GIVEN INSTRUCTION 1:
List every line of the listing below that contains the word "satellite", treating uppercase and lowercase as different.

SOURCE EXCERPT:
--- Start ---
[Gluster-devel] [RFC] A new caching/synchronization mechanism to speed up gluster

Mon Feb 10 10:05:06 UTC 2014

On Tue, Feb 04, 2014 at 10:07:22AM +0100, Xavier Hernandez wrote:
> Hi,
> 
> currently, inodelk() and entrylk() are being used to make sure that
> changes happen synchronously on all bricks, avoiding data/metadata
> corruption when multiple clients modify the same inode concurrently.
> So far so good, however I think this introduces a significant
> overhead to avoid a situation that will happen very rarely. It also
> limits the advantage of client-side caches.
> 
> I propose to implement a new translator that uses a MESI-like
> protocol (protocol used to maintain memory coherency between local
> caches of CPU cores). This translator would add virtually 0 overhead
> when there isn't more than one client accessing the same inode, and
> an overhead comparable to current implementation if there is
> contention.
> 
> Another advantage of this protocol would be that it will be possible
> to implement much more aggressive caching mechanisms on the client
> side that will improve overall performance without losing any
> current features.
> 
> At a high level this is how it could work:
> 
> Each client tracks the state of each inode it uses (M - Modified, E
> - Exclusive, S - Shared, I - Invalid). All inodes will be created in
> the invalid state. When the client needs to write the inode, it asks
> all bricks exclusive access. Once granted, the inode will be in
> exclusive state and any read/write operation could be made locally
> on the client side, because it knows that nobody else will be
> modifying the inode. If the inode is successfully written (on the
> local cache), the state will change to modified. Eventually the
> changes will be sent to the bricks in background and the state will
> go back to exclusive, or invalid if the inode is not needed anymore.
> 
> Now, if another client needs to read or write the same inode, it
> will send a request to all bricks. If the inode is in the exclusive
> or modified state in one of the clients, the bricks will notify the
> current owner of the inode to flush all pending changes. Once
> completed, the new client will be granted exclusive (if it's a write
> request) or shared (if it's a read request) access to the inode. The
> former owner will leave the inode in the invalid state (if it's a
> write request) or shared (if it's a read request).
> 
> Multiple clients can read a shared inode simultaneously, however if
> one client needs exclusive access to the inode, all other clients
> will need to set inode's state to invalid before granting exclusive
> access.
> 
> The only synchronization point needed is to make sure that all
> bricks agree on the inode state and which client owns it. This can
> be achieved without locking using a method similar to what I
> implemented in the DFC translator.
> 
> Besides the lock-less architecture, the main advantage is that much
> more aggressive caching strategies can be implemented very near to
> the final user, increasing considerably the throughput of the file
> system. Special care has to be taken with things than can fail on
> background writes (basically brick space and user access rights).
> Those should be handled appropiately on the client side to guarantee
> future success of writes.
> 
> Of course this is only a high level overview. A deeper analysis
> should be done to see what to do on each special case.
> 
> What do you think ?

This sounds very much like "delegations and callbacks" in NFSv4. It is 
an optional feature that servers do not need to support, and some 
clients can not support easily (think of firewalls blocking callbacks).  
The RFC for NFSv4 documents the feature pretty well:
- http://tools.ietf.org/html/rfc3530#section-9.2

I'd surely be interested in seeing something similar for the GlusterFS 
protocol, it definitely improved performance for certain workloads on 
NFS.

Niels
--- End ---
GIVEN INSTRUCTION 2:
Answer these questions from the thread above:
(a) In the proposed inode states, what does the letter I stand for?
(b) Which NFSv4 feature does the reply say the proposal resembles?
(c) Which two things are named as able to fail on background writes?

RECORDS:
--- Start ---
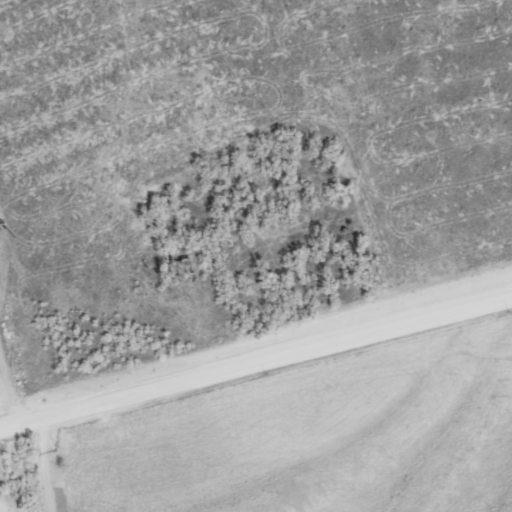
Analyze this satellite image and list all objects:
road: (256, 391)
road: (9, 424)
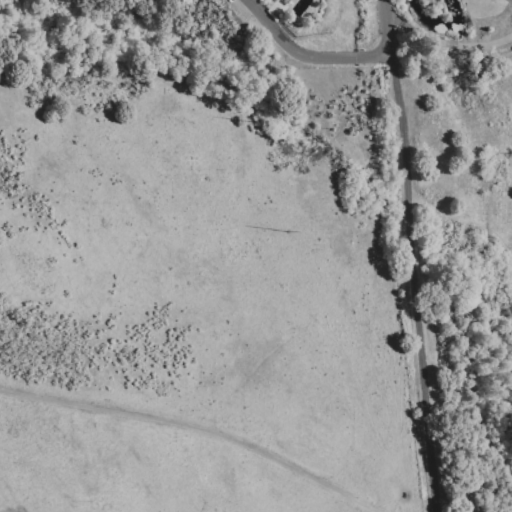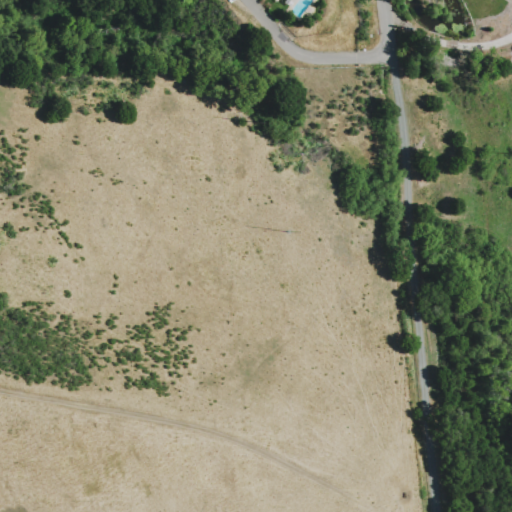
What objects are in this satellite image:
road: (385, 25)
road: (444, 42)
road: (305, 56)
road: (412, 281)
road: (195, 428)
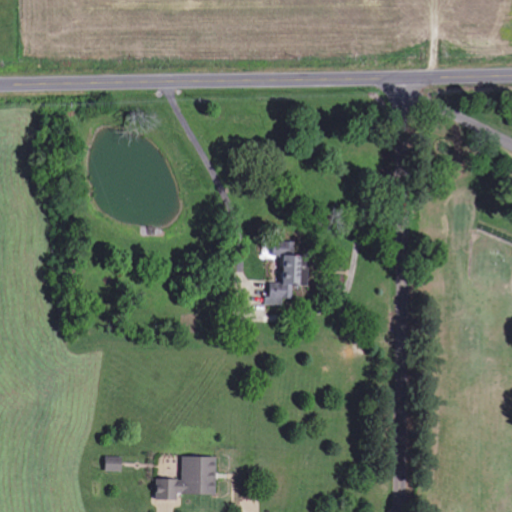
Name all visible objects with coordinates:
road: (256, 80)
building: (294, 270)
road: (409, 295)
park: (469, 304)
building: (116, 465)
building: (193, 480)
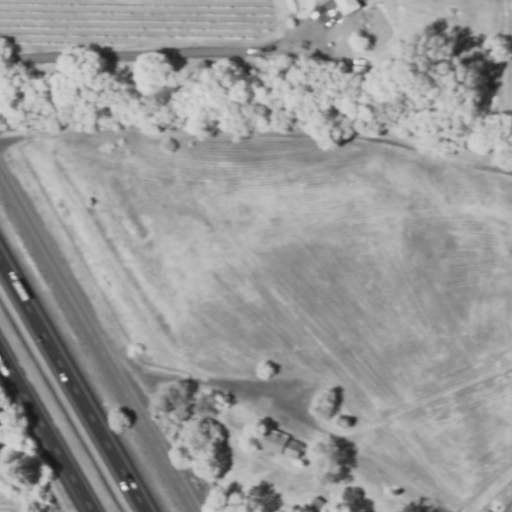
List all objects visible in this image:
building: (346, 6)
building: (349, 6)
road: (170, 52)
road: (259, 136)
road: (90, 346)
road: (72, 386)
road: (424, 402)
road: (282, 414)
road: (46, 432)
building: (279, 444)
building: (279, 446)
building: (314, 503)
building: (288, 510)
road: (433, 511)
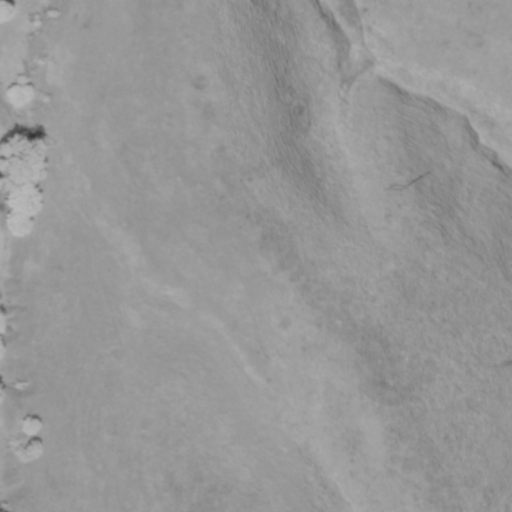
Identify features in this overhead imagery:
power tower: (403, 187)
power tower: (510, 362)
--- End ---
CORRECT OUTPUT 1:
Analyze this satellite image and list all objects:
What objects are in this satellite image:

CORRECT OUTPUT 2:
(a) Invalid
(b) Delegations and callbacks
(c) Brick space and user access rights